The Sunflower has been adopted internationally by transport related organisations as well as some other organisations including, universities, sports clubs, sports stadiums and financial organisations. Hidden Disabilities also offer an interactive route planner on their website that catalogues establishments where the sunflower symbol is recognized.

It has been adopted by airports in Australia, Bahamas, Belgium, Canada, Caribbean, Colombia, Croatia, Cyprus, Denmark, Finland, Germany, Iceland, Ireland, India, Italy, Japan, Lithuania, New Zealand, Peru, Poland, Singapore, Sweden, Turkey, The Netherlands, UAE and the US, as well as in the UK.

In 2024, Lego announced that they have partnered with Hidden Disabilities Sunflower to produce minifigures with the sunflower lanyard.
===Ireland===
It has been adopted by Aer Lingus, Bank of Ireland, Irish Ferries, the Irish Rugby Football Union and The Square, Tallaght.
===New Zealand===
In April 2025, Nelson Airport in New Zealand officially joined the Hidden Disabilities Sunflower programme, offering sunflower lanyards to passengers who wish to discreetly indicate they have a hidden disability.

===Hong Kong===
It has been adopted by Hong Kong International Airport as well as by HSBC Bank.

===North America===
In Canada, airports that have adopted the Hidden Disabilities Sunflower include Montréal-Trudeau International Airport and Vancouver International Airport.

Airports in the United States that have adopted the Hidden Disabilities Sunflower include Tulsa International Airport and Central Illinois Regional Airport.

===South America===
In July 2023, Brazil sanctioned Law No. 14,624, which recognizes the Hidden Disabilities Sunflower as the national symbol for hidden disabilities. This law amends the Brazilian Law for the Inclusion (disability rights) (13.146/15) to provide for the use of the Sunflower lanyard by people with hidden disabilities.

===Switzerland===
The Hidden Disabilities Sunflower has been introduced on a trial basis by the Swiss Federal Railways (SBB) since May 2025 to offer additional support for passengers with invisible disabilities. The initiative is gradually gaining wider social recognition as well, with private organisations offering benefits or supportive services to Sunflower cardholders, for example discounted cinema entry or educational support services.

==Abuse of lanyards==
Hidden Disabilities Sunflower have criticised the resale of their products at inflated costs, and the sale of counterfeit products on websites including Amazon and eBay.

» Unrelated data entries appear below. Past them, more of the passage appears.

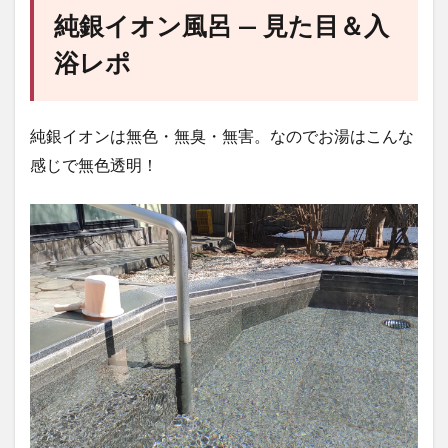
純銀イオン風呂 — 見た目＆入
浴レポ
純銀イオンは無色・無臭・無害。なのでお湯はこんな
感じで無色透明！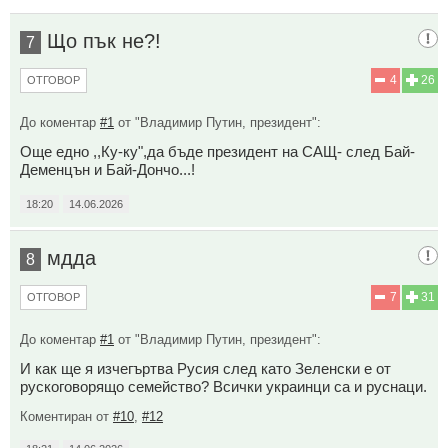
Що пък не?!
7
4
26
ОТГОВОР
До коментар
#1
от "Владимир Путин, президент":
Още едно ,,Ку-ку",да бъде президент на САЩ- след Бай-
Деменцън и Бай-Дончо...!
18:20
14.06.2026
мдда
8
7
31
ОТГОВОР
До коментар
#1
от "Владимир Путин, президент":
И как ще я изчегъртва Русия след като Зеленски е от
рускоговорящо семейство? Всички украинци са и руснаци.
Коментиран от
#10
,
#12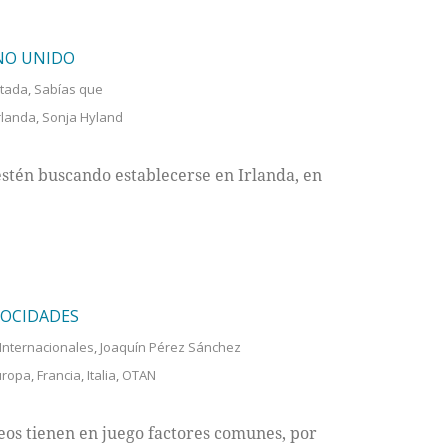
INO UNIDO
tada
,
Sabías que
rlanda
,
Sonja Hyland
estén buscando establecerse en Irlanda, en
LOCIDADES
 Internacionales
,
Joaquín Pérez Sánchez
uropa
,
Francia
,
Italia
,
OTAN
peos tienen en juego factores comunes, por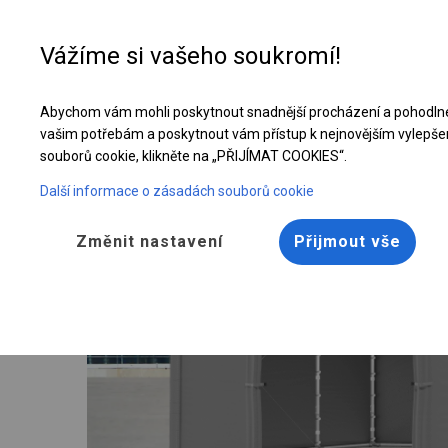
Vážíme si vašeho soukromí!
Abychom vám mohli poskytnout snadnější procházení a pohodlné
Celoroční stanová hala | 5x6 m
vašim potřebám a poskytnout vám přístup k nejnovějším vylepše
souborů cookie, klikněte na „PŘIJÍMAT COOKIES“.
Další informace o zásadách souborů cookie
Změnit nastavení
Přijmout vše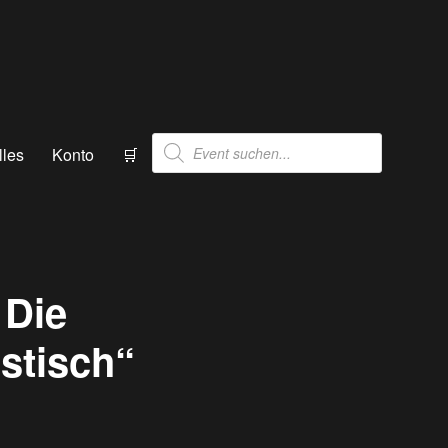
Products
lles
Konto
🛒
search
 Die
ustisch“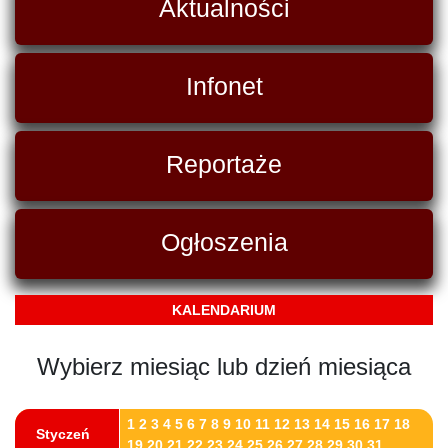
Aktualności
Infonet
Reportaże
Ogłoszenia
KALENDARIUM
Wybierz miesiąc lub dzień miesiąca
1
2
3
4
5
6
7
8
9
10
11
12
13
14
15
16
17
18
Styczeń
19
20
21
22
23
24
25
26
27
28
29
30
31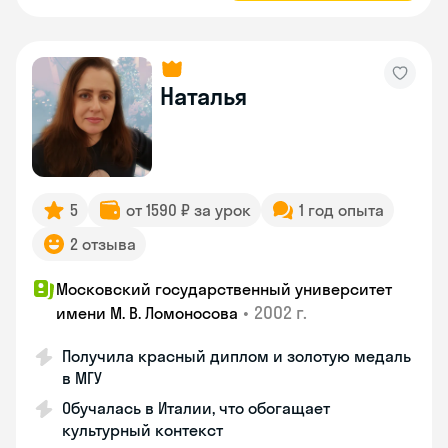
Наталья
5
от 1590 ₽ за урок
1 год опыта
2 отзыва
Московский государственный университет
•
2002 г.
имени М. В. Ломоносова
Получила красный диплом и золотую медаль
в МГУ
Обучалась в Италии, что обогащает
культурный контекст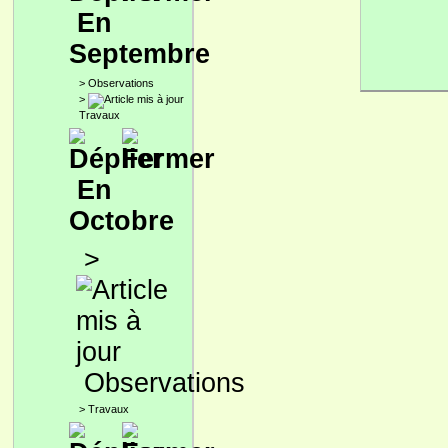
En
Septembre
>
Observations
>
Travaux
En
Octobre
>
Observations
>
Travaux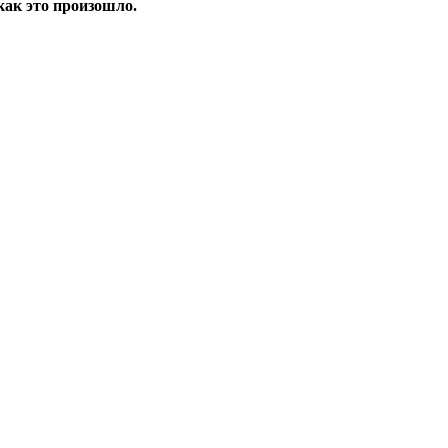
как это произошло.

While some with hidden disabilities may be medically exempt from wearing a face covering, there were concerns raised during the COVID-19 pandemic that the lanyards were being abused by non-disabled people solely for the purposes of avoiding wearing a face covering. Such use was criticized by Hidden Disabilities Sunflower, who have stated that only people who consider themselves to have a hidden disability (whether diagnosed or not) should wear the lanyard.